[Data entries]
·····
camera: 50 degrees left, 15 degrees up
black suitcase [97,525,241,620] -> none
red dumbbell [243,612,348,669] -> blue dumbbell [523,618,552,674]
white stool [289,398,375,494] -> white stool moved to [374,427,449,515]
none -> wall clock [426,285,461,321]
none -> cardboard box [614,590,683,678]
·····
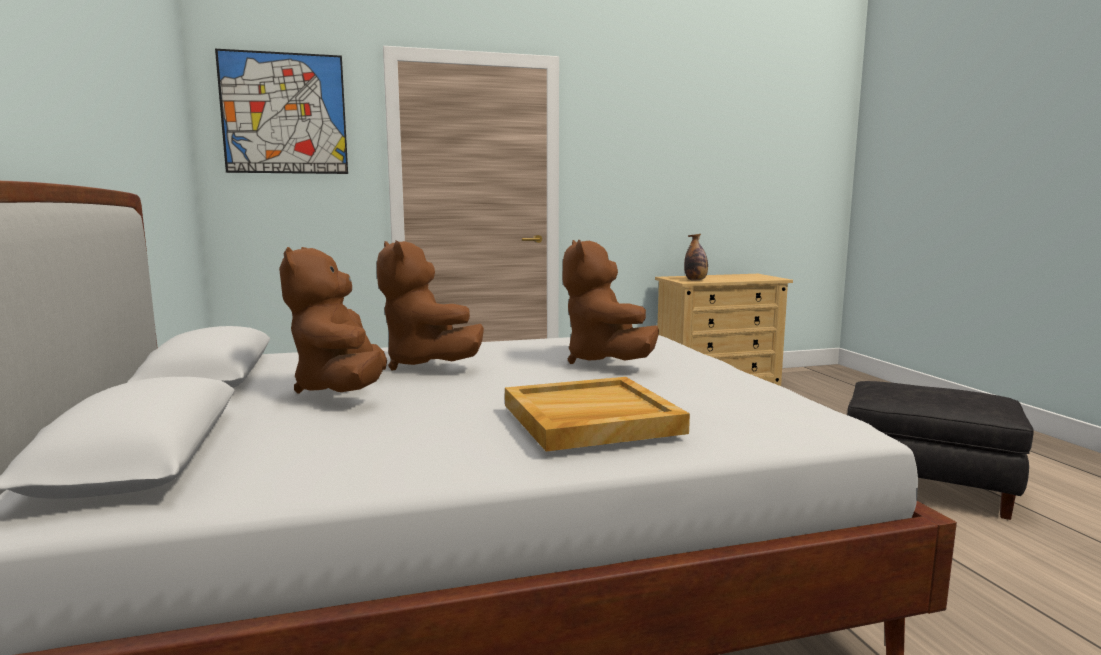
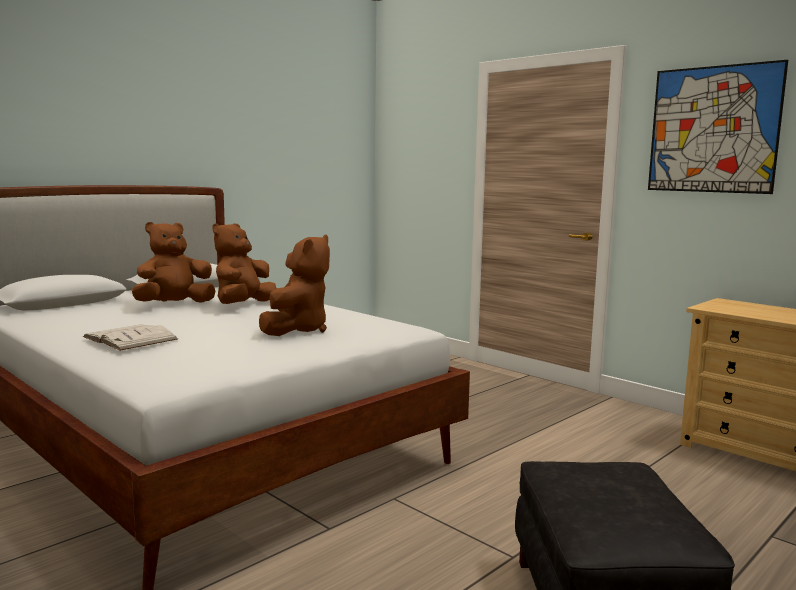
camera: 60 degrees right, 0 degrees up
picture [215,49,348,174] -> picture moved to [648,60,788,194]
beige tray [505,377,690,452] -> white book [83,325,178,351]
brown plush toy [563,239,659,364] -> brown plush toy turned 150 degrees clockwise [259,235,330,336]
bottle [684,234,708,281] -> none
·····
Task item
Whenever a line in the records above contains the string "moved", copy that line.

Written solution
white stool [289,398,375,494] -> white stool moved to [374,427,449,515]
picture [215,49,348,174] -> picture moved to [648,60,788,194]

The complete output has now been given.